**Problems to work on**
• 1. Answer these from the passage on divine attributes:
(a) How does the passage translate the title Rabb al-‘alamin?
(b) What does the passage say God does as Rahim?
(c) In what spirit, according to the passage, does Malik requite evil?
• 2. Write the next part of the passage on divine attributes, picking up after its final sentence.

**Text shown**
┌──

Divine attributes as the great ideal to be attained

Just a belief in the Unity of God is a source of man’s uplift, making him conscious of the dignity of human nature, and inspiring him with the grand ideas of the conquest of nature and of the equality of man with man, so the numerous attributes of the Divine Being, as revealed in the Holy Qur’an, are really meant for the perfection of human character. The Divine attributes really serve as an ideal to which man must strive to attain. God is Rabb al- ‘alamin, the Fosterer and Nourisher of the worlds; keeping that as an ideal before himself, man must endeavour to make the service of humanity, even that of dumb creation, the object of his life. God is Rahman, conferring benefits on man and showing him love without his having done anything to deserve it; the man who seeks to attain to perfection must do good even to those of his fellow-men from whom he has not himself received, and does not expect to receive, any benefit. God is Rahim, making every good deed bear fruit; man must also do good for any good that he receives from another. God is Malik, requiting evil, not in a spirit of vengeance or even of unbending justice, but in a spirit of forgiveness, in the spirit of a master dealing with his servant; so must man be forgiving in his dealings with others, if he will attain to perfection.

└──

**Data segment**

┌──

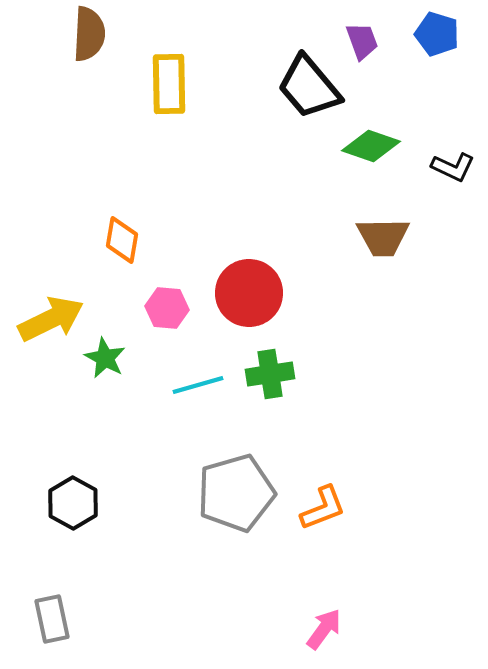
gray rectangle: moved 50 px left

└──

**Answer set**
• 1.
(a) The Fosterer and Nourisher of the worlds.
(b) God makes every good deed bear fruit.
(c) In a spirit of forgiveness, like a master dealing with his servant, not in a spirit of vengeance or of unbending justice.

• 2.
The above are the four chief attributes of the Divine Being, and it is easily seen how they serve as ideals for man. So it is with all His other attributes. Take, for example, those of love and mercy. God is Affectionate, Loving, Kind, Benignant, Oft-returning to mercy, Forbearing, Pardoner, Multiplier of rewards, Author of peace, Granter of security, Restorer of loss, Benign, Exalter of ranks, Ample-giving, Bestower of sustenance and so on; all this man must also try to be. Again let us take His attributes of knowledge. God is Knowing, Wise, Aware, Seeing, Watcher, Knower of hidden things; man must also try to perfect his knowledge of things and acquire wisdom. In fact, where man is spoken of as having been made a vicegerent of God, his chief characteristic, that which marks him out as the ruler of creation, is stated to be a knowledge of things. And as regards wisdom, the Holy Qur’an says that the Holy Prophet was raised to teach wisdom. Then there are His attributes of power and greatness and control of all things; even the angels are commanded to make obeisance to man, showing that man is destined to exercise control over them too. Man is told again and again that everything in the heavens and in the earth has been made subservient to him. It is true that man’s love, mercy, knowledge, wisdom, and control of things are all insignificant as compared with their Divine models, but however imperfectly he may achieve it, the fact remains that he has before him the ideal of Divine morals, which he must try to imitate.